Mais il n’y a pas besoin d’être fin sociologue pour savoir que les mouvements populistes ne s’embarrassent jamais des contradictions qui apparaissent dans leur discours. Et d’autre part, les orientations du nouveau pouvoir ne sont pas dénuées de sens.
Dès qu’il est question d’Israël, en France, les passions conjuguent presque toujours deux registres. Elles sont géopolitiques, mais aussi nationales, internes à la société française, où existe une importante minorité juive (on parle généralement de quelques centaines de milliers de personnes). Cette minorité entretient assez largement un lien d’affection avec l’État d’Israël, même si en son sein les critiques vis-à-vis de sa politique ne sont pas absentes. Israël ne lui est jamais indifférent.
Et depuis une trentaine d’années, avec une forte accentuation depuis quelques années due aux récents crimes antisémites (notamment Mérah à Toulouse et Coulibaly à l‘Hypercasher), cette minorité, à juste titre inquiète, considère que les islamistes sont pour elle, et pour le pays, la principale menace. De plus, elle n’est pas totalement exempte d’affects anti-arabes et, au-delà de l’islamisme, hostiles à l’islam en général. Dans cette perspective, il arrive en son sein que le discours du FN sur l’islam ou les migrations fasse oublier l’antisémitisme qui suintait ici et là au sein du parti jusqu’à il y a peu.

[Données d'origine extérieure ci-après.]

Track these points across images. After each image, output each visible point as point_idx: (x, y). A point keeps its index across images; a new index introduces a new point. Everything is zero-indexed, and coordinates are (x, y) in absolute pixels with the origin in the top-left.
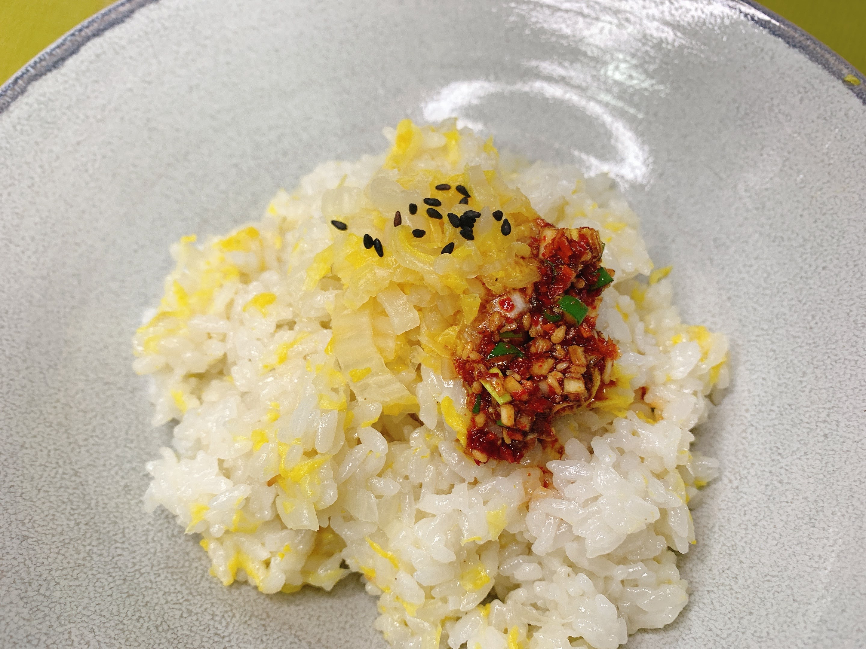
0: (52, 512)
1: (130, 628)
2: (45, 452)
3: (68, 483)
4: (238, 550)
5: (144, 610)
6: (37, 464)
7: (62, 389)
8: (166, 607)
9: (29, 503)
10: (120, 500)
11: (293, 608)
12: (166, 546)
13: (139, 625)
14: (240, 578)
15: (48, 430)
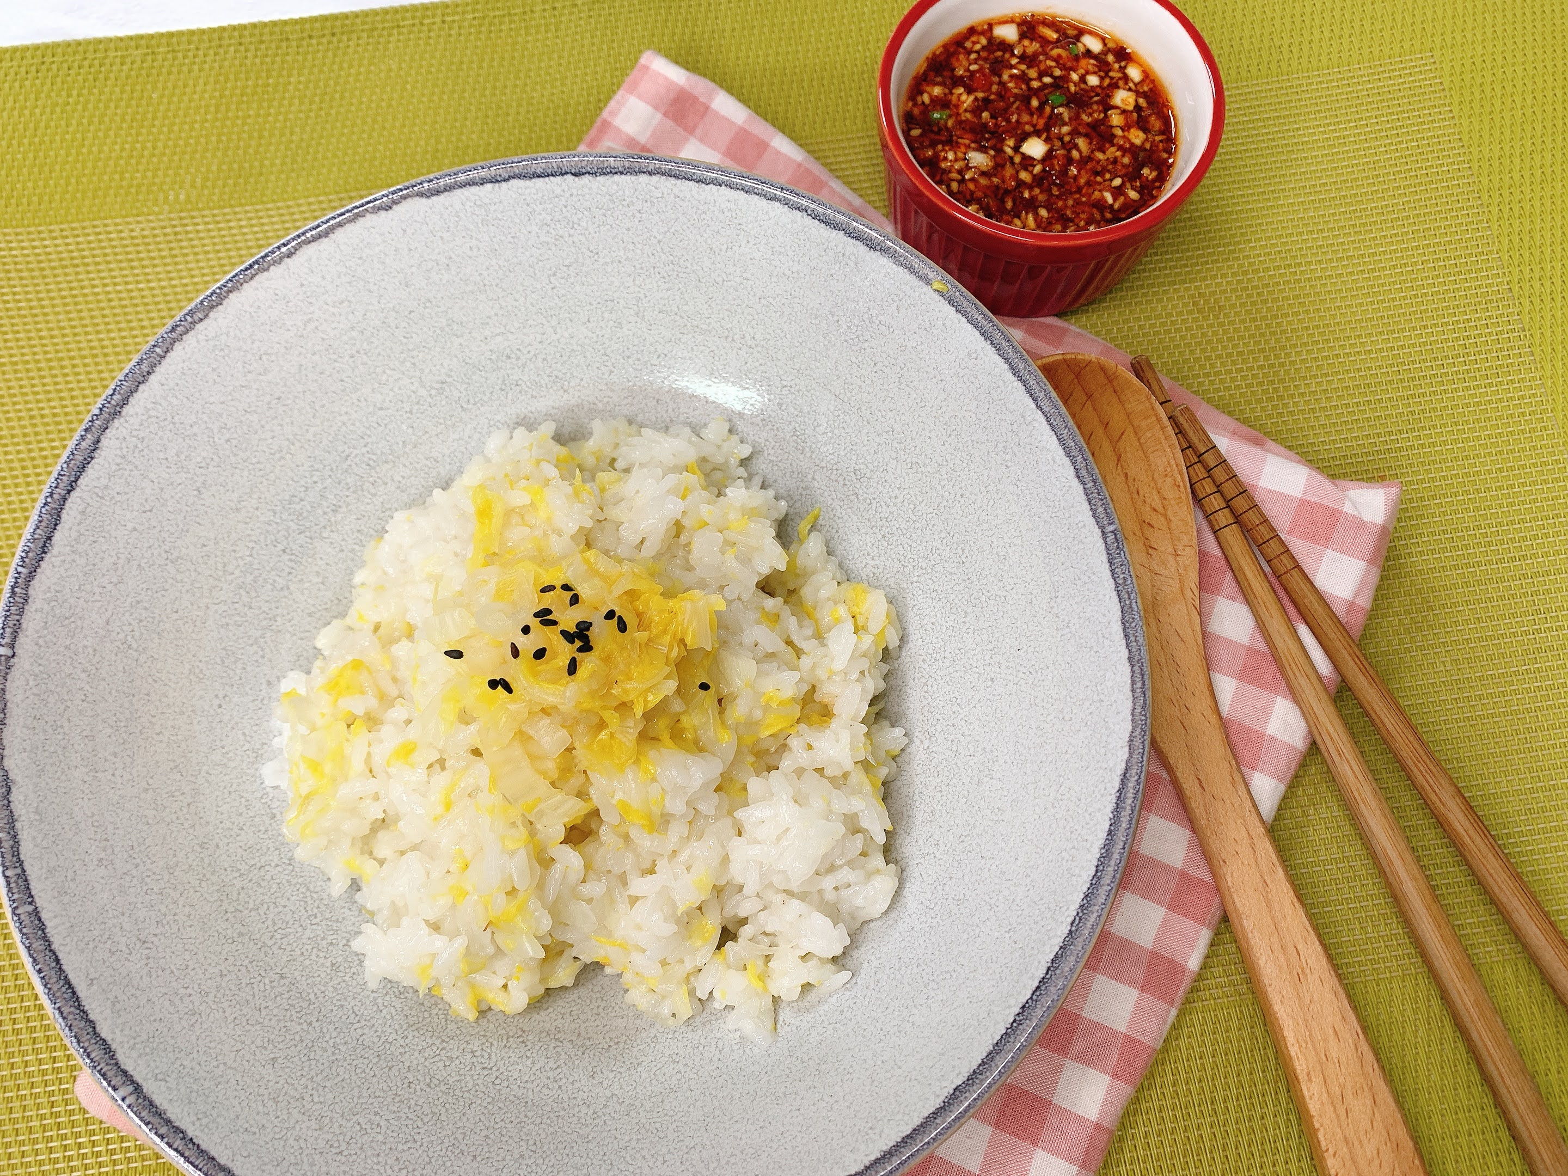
0: (281, 1025)
1: (407, 1096)
2: (243, 969)
3: (280, 989)
4: (472, 986)
5: (410, 1076)
6: (244, 985)
7: (224, 898)
8: (427, 1064)
9: (258, 1027)
10: (335, 982)
11: (543, 1013)
12: (398, 1006)
13: (412, 1090)
14: (484, 1008)
15: (233, 946)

Ajoutez à cela les déclarations de « dé-diabolisation » de Marine Le Pen, la mise sur la touche de Jean-Marie le Pen, et vous comprenez aisément qu’une partie de l‘électorat juif puisse finalement s’adapter à cette nouvelle présidente. Et dès lors, Marine Le Pen peut trouver un intérêt à flatter ce même électorat, et à orienter sa diplomatie en faveur d’Israël. Du côté de cet État, il peut aussi y avoir un intérêt géopolitique à jouer une carte constructive avec le nouveau pouvoir français.
En un mot : le populisme n’est pas embarrassé par ses contradictions et la diplomatie, dont les objectifs ne coïncident généralement pas avec l’éthique de conviction, impose le réalisme.